It has long been theorised that life first evolved in the ocean, but it was not known how the "primordial molecules" delivered to Earth by asteroids as raw amino acids, could have undergone the complex reactions required to form proteins.
Life is dependent on the formation of proteins, and the exact way in which this first occurred in abundance has long been a riddle to chemists.
This is because the peptide-forming reaction, which creates the strings of amino acids required to form proteins, and therefore organisms, requires water. But it also requires the chemical loss of a water molecule – something scientists previously believed was tricky in a largely sea-covered world.
But now, this conundrum has been addressed for the first time in research by US scientists, who say that places where "water isn’t wet", are where this reaction can take place.
This means that in places where liquid water meets the atmosphere, such as water droplets in the form of ocean spray, could provide the ideal conditions for these vital chemical reactions to take place.
"This is essentially the chemistry behind the origin of life,” said Graham Cooks, from Purdue University in Indiana in the US.
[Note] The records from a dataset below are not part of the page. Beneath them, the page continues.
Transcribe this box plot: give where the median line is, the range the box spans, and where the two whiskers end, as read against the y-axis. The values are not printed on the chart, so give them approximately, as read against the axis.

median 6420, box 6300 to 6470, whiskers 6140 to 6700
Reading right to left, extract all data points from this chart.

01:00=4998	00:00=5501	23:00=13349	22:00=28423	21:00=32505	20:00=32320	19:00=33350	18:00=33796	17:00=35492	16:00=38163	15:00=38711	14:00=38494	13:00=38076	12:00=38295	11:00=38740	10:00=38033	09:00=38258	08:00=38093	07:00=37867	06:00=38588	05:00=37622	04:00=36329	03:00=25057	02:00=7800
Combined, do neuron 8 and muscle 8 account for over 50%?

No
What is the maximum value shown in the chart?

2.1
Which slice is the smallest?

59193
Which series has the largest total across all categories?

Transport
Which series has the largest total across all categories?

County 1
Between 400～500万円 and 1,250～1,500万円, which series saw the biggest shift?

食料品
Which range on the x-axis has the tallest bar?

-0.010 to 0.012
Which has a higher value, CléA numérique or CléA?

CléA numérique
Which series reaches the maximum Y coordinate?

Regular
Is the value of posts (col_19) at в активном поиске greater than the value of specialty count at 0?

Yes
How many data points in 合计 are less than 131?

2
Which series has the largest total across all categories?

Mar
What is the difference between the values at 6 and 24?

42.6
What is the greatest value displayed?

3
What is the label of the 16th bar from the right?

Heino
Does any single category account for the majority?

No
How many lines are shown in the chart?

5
“This is the first demonstration that primordial molecules, simple amino acids, spontaneously form peptides, the building blocks of life, in droplets of pure water. This is a dramatic discovery.”
“Water isn’t wet everywhere,” Dr Cooks said.
On the margins of our water world, where the water droplet meets the atmosphere, "incredibly rapid reactions can take place", the team said, transforming amino acids into the building blocks of life.
"Places where sea spray flies into the air and waves pound the land, or where fresh water burbles down a slope, were fertile landscapes for life’s potential evolution,” he said.
The team at Purdue spent more than 10 years using mass spectrometers to study chemical reactions in droplets containing water.
“The rates of reactions in droplets are anywhere from a hundred to a million times faster than the same chemicals reacting in bulk solution,” Dr Cooks said.
They said their discovery could also lead to the faster development of drugs to treat humanity’s most debilitating diseases.
“If you walk through an academic campus at night, the buildings with the lights on are where synthetic chemists are working,” Dr Cooks said.
“Their experiments are so slow that they run for days or weeks at a time. This isn’t necessary, and using droplet chemistry, we have built an apparatus, which is being used at Purdue now, to speed up the synthesis of novel chemicals and potential new drugs.”
The team said their findings would also help inform scientists searching for whether life could form on other planets and moons.
The research is published in the Proceedings of the National Academy of Sciences.